__TASK DIRECTIONS__:
Filter the listing below down to the lines with the word "غذایی" and copy those.
- - - -
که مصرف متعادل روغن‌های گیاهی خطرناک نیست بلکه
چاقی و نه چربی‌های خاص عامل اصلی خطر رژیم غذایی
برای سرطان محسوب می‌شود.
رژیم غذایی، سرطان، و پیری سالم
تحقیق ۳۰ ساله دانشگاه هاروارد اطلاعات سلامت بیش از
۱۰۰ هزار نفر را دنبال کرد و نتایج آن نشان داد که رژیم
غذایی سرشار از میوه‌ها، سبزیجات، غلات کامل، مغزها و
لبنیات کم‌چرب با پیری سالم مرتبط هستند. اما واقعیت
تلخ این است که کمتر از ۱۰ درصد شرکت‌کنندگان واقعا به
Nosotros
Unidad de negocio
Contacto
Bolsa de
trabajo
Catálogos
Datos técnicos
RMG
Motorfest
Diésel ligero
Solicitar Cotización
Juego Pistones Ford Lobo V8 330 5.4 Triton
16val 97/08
- - - -
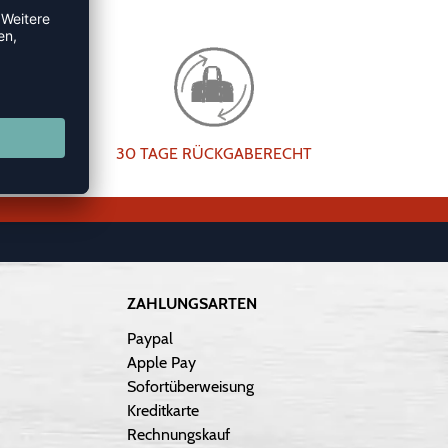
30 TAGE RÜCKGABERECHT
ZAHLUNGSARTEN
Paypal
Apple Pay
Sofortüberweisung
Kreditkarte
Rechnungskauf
- - - -
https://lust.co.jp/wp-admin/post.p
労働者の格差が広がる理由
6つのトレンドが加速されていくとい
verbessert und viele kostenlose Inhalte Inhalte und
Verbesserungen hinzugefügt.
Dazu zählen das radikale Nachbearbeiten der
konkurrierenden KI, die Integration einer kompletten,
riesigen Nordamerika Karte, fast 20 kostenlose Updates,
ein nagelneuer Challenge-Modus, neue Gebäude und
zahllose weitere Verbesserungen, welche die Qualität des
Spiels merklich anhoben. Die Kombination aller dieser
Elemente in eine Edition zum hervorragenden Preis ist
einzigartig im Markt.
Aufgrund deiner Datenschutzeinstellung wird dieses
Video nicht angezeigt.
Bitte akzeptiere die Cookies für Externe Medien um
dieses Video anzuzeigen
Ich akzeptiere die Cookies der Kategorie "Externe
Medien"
- - - -
__ANSWER BOX__:
چاقی و نه چربی‌های خاص عامل اصلی خطر رژیم غذایی
رژیم غذایی، سرطان، و پیری سالم
غذایی سرشار از میوه‌ها، سبزیجات، غلات کامل، مغزها و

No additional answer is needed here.